All lines from the line containing "gladysaliciacm@ufps.edu.co" up to and including the last line of the listing below should be echoed exactly; no other lines belong in the response.

┌────────

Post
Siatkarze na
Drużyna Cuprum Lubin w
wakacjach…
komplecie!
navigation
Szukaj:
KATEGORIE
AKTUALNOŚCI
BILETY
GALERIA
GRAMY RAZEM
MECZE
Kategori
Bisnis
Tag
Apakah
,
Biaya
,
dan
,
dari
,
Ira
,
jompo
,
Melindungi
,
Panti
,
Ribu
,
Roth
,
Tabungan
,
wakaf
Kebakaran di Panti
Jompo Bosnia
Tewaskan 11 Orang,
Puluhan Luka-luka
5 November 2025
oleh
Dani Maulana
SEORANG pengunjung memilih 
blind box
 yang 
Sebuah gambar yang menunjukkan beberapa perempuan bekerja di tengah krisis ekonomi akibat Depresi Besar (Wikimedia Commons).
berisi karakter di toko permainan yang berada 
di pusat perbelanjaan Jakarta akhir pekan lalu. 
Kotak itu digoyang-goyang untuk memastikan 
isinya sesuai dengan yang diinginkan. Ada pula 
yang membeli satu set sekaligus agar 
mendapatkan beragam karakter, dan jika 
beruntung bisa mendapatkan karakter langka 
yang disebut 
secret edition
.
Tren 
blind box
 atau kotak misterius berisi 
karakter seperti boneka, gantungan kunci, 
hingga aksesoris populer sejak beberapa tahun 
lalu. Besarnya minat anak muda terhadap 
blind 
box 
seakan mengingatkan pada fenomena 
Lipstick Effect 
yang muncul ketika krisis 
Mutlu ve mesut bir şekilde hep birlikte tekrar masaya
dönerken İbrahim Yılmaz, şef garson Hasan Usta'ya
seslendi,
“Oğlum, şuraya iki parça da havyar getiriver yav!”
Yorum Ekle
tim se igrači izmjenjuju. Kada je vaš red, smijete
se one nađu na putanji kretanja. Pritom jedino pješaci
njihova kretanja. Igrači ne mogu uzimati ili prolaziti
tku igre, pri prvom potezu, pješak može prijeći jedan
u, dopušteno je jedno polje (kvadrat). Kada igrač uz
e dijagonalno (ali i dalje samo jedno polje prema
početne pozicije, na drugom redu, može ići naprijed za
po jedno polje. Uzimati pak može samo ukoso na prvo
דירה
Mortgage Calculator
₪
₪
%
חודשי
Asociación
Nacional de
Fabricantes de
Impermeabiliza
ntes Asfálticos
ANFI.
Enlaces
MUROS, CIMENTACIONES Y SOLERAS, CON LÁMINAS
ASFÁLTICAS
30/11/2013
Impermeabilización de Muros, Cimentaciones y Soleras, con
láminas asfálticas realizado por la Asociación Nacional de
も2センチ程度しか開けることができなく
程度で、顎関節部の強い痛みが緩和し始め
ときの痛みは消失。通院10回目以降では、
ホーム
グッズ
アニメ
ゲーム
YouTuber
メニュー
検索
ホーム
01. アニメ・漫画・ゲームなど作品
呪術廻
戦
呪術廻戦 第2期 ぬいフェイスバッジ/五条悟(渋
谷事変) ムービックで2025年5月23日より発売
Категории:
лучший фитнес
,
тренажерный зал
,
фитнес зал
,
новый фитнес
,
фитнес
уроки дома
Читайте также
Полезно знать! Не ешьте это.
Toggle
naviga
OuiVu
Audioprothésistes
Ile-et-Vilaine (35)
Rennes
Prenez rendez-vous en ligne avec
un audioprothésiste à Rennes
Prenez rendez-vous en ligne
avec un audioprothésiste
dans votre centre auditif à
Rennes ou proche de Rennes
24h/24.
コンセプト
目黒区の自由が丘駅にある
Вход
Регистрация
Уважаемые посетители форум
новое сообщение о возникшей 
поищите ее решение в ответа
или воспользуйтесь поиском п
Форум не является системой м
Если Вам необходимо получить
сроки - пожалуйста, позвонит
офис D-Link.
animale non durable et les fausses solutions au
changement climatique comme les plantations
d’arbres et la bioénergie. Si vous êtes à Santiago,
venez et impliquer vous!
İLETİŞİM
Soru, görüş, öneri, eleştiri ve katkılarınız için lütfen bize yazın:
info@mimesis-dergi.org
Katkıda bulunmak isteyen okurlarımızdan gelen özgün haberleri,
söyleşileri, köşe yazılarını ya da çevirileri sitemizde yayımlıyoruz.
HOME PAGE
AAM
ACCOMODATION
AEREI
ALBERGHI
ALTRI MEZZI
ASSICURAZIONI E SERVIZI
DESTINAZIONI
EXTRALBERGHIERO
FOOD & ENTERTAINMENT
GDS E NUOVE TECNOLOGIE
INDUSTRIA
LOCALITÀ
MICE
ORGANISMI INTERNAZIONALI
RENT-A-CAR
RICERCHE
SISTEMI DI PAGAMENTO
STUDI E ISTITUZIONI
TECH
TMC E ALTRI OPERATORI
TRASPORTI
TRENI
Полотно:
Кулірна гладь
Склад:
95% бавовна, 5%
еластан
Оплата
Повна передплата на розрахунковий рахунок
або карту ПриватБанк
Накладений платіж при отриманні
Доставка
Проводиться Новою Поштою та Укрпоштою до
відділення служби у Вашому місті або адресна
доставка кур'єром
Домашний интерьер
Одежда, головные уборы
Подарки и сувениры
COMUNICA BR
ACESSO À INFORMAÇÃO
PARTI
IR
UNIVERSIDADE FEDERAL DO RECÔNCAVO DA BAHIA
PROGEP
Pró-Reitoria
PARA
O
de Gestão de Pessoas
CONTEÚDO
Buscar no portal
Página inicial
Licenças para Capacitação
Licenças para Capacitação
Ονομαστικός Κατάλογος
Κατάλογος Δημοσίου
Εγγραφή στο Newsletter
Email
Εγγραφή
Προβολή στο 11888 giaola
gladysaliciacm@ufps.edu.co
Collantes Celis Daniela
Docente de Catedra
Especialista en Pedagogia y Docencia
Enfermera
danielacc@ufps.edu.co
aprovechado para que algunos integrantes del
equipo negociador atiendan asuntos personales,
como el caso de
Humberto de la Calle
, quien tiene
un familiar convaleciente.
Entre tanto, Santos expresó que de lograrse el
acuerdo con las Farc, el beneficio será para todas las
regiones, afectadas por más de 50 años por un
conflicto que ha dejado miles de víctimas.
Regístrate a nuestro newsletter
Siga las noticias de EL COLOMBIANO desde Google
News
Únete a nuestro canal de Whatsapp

└────────

Written response »
gladysaliciacm@ufps.edu.co
Collantes Celis Daniela
Docente de Catedra
Especialista en Pedagogia y Docencia
Enfermera
danielacc@ufps.edu.co
aprovechado para que algunos integrantes del
equipo negociador atiendan asuntos personales,
como el caso de
Humberto de la Calle
, quien tiene
un familiar convaleciente.
Entre tanto, Santos expresó que de lograrse el
acuerdo con las Farc, el beneficio será para todas las
regiones, afectadas por más de 50 años por un
conflicto que ha dejado miles de víctimas.
Regístrate a nuestro newsletter
Siga las noticias de EL COLOMBIANO desde Google
News
Únete a nuestro canal de Whatsapp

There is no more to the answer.